Monkey Mind

by Eve Livingston

monkey

Life feels jumpy.  In that moment.

Sadly, long strings of such moments link, one to another, and time goes by with little notice.  The flighty mental machinations of high-octane rumination take center stage, and little else successfully competes for attention.

Monkey-mind is an unsettled mind.  It is a furtive mind.  Ever-vigilant for that which can be worrisome, this darty little thinking machine is a contortionist.  An athlete so strong and limber it could secure its position lickety-split as a tenured performer in Cirque du Soleil.

It rushes to conclusions.  It refuses to agree.   It hates what provokes its ire.

It loves what promotes its desire.

When I first learned of this Buddhist notion of monkey-mind, it was one of those concepts I found I had to think about at length.  Not in a strained way, but in a slow and natural and curious way.  I had to think a lot about nature to understand the predictable way our human minds tend to lean.  I had to approach it the way kids disappear into the present moment when they are attempting to solve a puzzle that feels within reach, but is currently just beyond.

The more I went in, and faced my own energetic mind playing hopscotch while constantly changing the rules, the more I understood this natural human proclivity.  I had to dwell long enough looking, and when I really wanted to, eventually I could spot the springy little acrobat the minute it showed its energetically preoccupied face.

Meditation is really rather simple.  People think of it as complicated, or onerous, because it is commonly misunderstood as a task requiring the meditator to “do” something.  Perhaps to do it for a long time, even, and with great concentration.  But in fact there is not a “task” in meditation as much as there is a letting go of tasks.

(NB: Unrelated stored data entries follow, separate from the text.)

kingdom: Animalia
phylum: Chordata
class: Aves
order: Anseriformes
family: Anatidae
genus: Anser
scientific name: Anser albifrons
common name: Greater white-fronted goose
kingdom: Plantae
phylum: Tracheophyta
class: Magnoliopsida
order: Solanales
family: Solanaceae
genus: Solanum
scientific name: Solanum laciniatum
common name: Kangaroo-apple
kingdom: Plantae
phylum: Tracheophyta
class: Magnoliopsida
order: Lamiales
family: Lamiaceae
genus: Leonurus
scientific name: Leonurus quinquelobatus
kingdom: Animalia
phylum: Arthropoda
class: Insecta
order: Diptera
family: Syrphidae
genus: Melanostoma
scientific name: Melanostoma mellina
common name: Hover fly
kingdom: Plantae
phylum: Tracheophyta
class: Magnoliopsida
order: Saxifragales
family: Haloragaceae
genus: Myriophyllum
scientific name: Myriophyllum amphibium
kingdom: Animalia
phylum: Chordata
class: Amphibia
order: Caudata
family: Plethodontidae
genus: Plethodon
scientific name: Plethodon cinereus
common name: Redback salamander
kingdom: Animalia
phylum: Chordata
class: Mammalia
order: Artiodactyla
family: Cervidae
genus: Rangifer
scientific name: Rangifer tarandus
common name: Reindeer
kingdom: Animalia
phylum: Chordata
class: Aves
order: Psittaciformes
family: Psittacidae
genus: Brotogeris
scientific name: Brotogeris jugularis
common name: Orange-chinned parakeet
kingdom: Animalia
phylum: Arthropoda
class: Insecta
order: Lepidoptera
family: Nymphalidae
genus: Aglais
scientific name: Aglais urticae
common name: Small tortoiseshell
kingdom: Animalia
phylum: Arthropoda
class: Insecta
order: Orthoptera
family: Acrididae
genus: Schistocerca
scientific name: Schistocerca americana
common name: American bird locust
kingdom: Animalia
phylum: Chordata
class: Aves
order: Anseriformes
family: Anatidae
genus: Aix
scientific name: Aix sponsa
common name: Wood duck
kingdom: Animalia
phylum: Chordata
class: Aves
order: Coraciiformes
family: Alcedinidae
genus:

A letting go of those compulsive, compulsory, darty little opinions and worries.  A failing to pay as much attention to them as you typically do…as you had before you began your meditation.  You aim to attend to them less and less, and, when you are successful, they get far too bored to stick around.

They are narcissists, you see, these skittery, monkey-mind thoughts.  They need attention and lots of it.   They need to run the show of mental attenuation in order to distract you from the truth.  What’s more, when it comes to decision making, or grappling with the confounding question of whether you are better off worrying about something–or craving and chasing something, or pushing something away in discontent–these greedy little characters will grasp at every straw to keep you entertained.  They will do just about anything to keep you loyal.

They are in direct competition with your relaxedness.  They try to convince you there’s no need to settle down, and at this there is no doubt they often masterfully succeed.

In my experience, the place to begin to wrestle these buggers to the ground is to pay attention to anything else but them.  To everything else, in fact, aside from them.  This is a fine place to begin, as you work your way toward paying attention to fewer and fewer things, one meditation at a time.  It’s fine to practice this, even if you can do it only in brief, breath-long intermissions.

What’s underneath the monkey-mind?  You, in a more natural state.

You, relaxed.  You, at peace.  You allowing yourself immersion in the natural state which most promotes life:  a state of balance.  In this case balance between thought and action, tension and relaxation.

Try to experience as perfect a balance as you can achieve.  Try.  Yoda was wrong on this matter.  It’s really very simple.

I would surmise a rather large number of people can be tremendously relieved–can damp down the flame of conflicting and upsetting emotions–much more, in fact, than they currently imagine possible.

If you are one of those people (and who knows…you might just be), you’ve got the battle half won when you realize that monkey-mind is inside you, and not a smidge anywhere else.